Under what is known as the “Brandenburg Test,” the government can only punish speech as incitement if it is 1) directed to inciting or producing 2) imminent lawless action and 3) is likely to provoke such action. There is certainly evidence that Trump and some of his supporters have violated federal laws that criminalize so-called seditious conspiracy. In many ways, the events of Jan. 6 are a textbook example of how speech can incite violence against the government.

How/why does the media’s coverage of the sedition matter to communications students at Cal State Fullerton? 

“Communications Law” teaches students about the role of communications in society and who gets to decide what we read, think, watch and write. Sometimes, it involves studying the events in American history that led to the legal rules we have today.

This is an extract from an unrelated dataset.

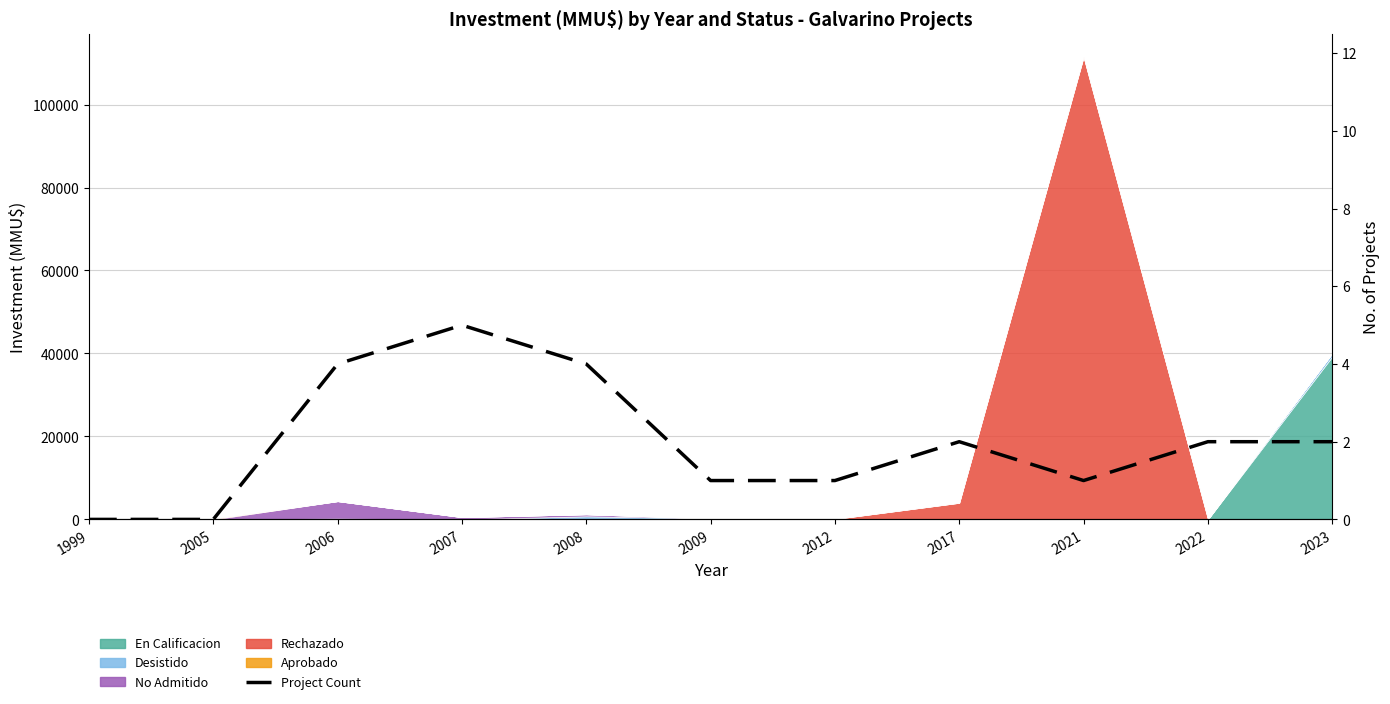

How many categories are shown in the chart?

11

Using current headlines as examples often helps bring the law to life. Studying the events of Jan. 6 will help students understand how extremist communication can cross the line into unprotected incitement. Students may also understand more about the power and danger of extremist communications.

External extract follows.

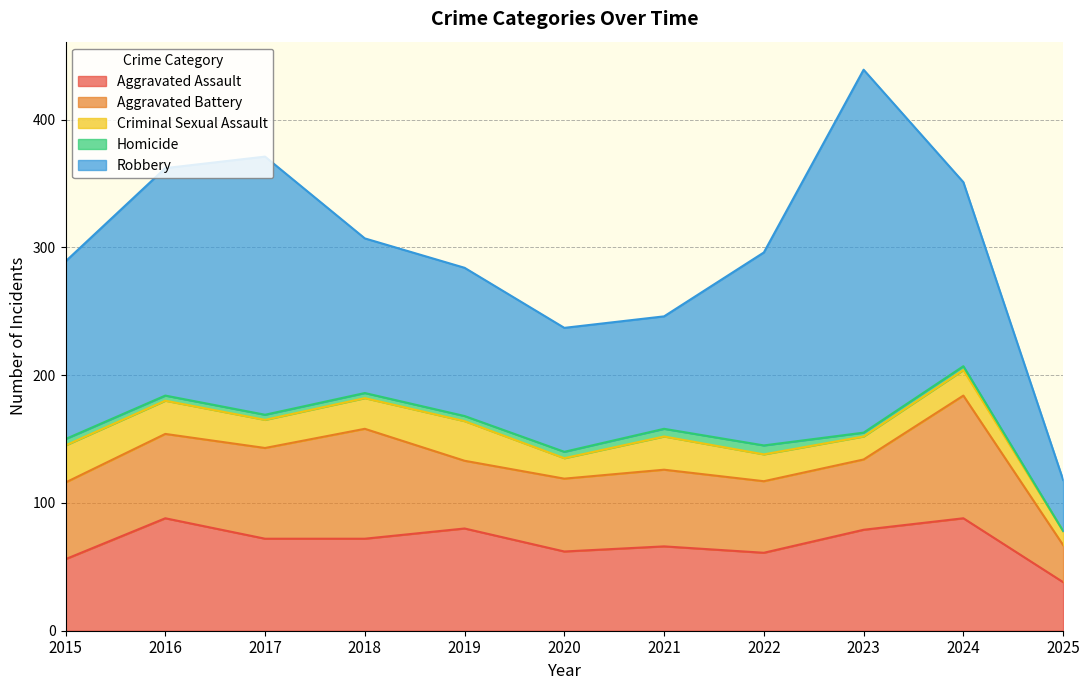

What is the highest value of the Criminal Sexual Assault series?

31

Have news outlets had to adapt their social media content in any way since Twitter and Facebook began proactively flagging false or alarming posts?

As social media companies step up their efforts to combat extremism, most mainstream news organizations are also trying to find a balance when reporting facts about events without unnecessarily fanning the flames of the incitement resulting from proven falsehoods and conspiracy theories around the presidential election.

Will fact checking remain a crucial part of political news coverage in 2021?

Fact checking is a crucial function of journalism. We’ve seen a lot of excellent examples of journalists fact checking so many false claims about the election and many other political matters in recent years.

The real challenge is that many people don’t trust or get their news from mainstream journalists anymore, so fact checks by journalists don’t necessarily penetrate the news ecosystem like they used to.

How has social media and the president’s use of social media influenced politics and protests? 

Jason Shepard Explores Truth and Media from Cal State Fullerton on Vimeo.

Social media and niche media have created echo chambers that increase polarization. These platforms are where conspiracy theories and extremism have flourished. Media scholars have much work to do moving forward to understand paths to reduce extremism and the spread of conspiracy theories and falsehoods.

President Trump will be remembered as the first social media president. He was savvy at bypassing traditional media and speaking directly to citizens on social media. That will be part of his legacy.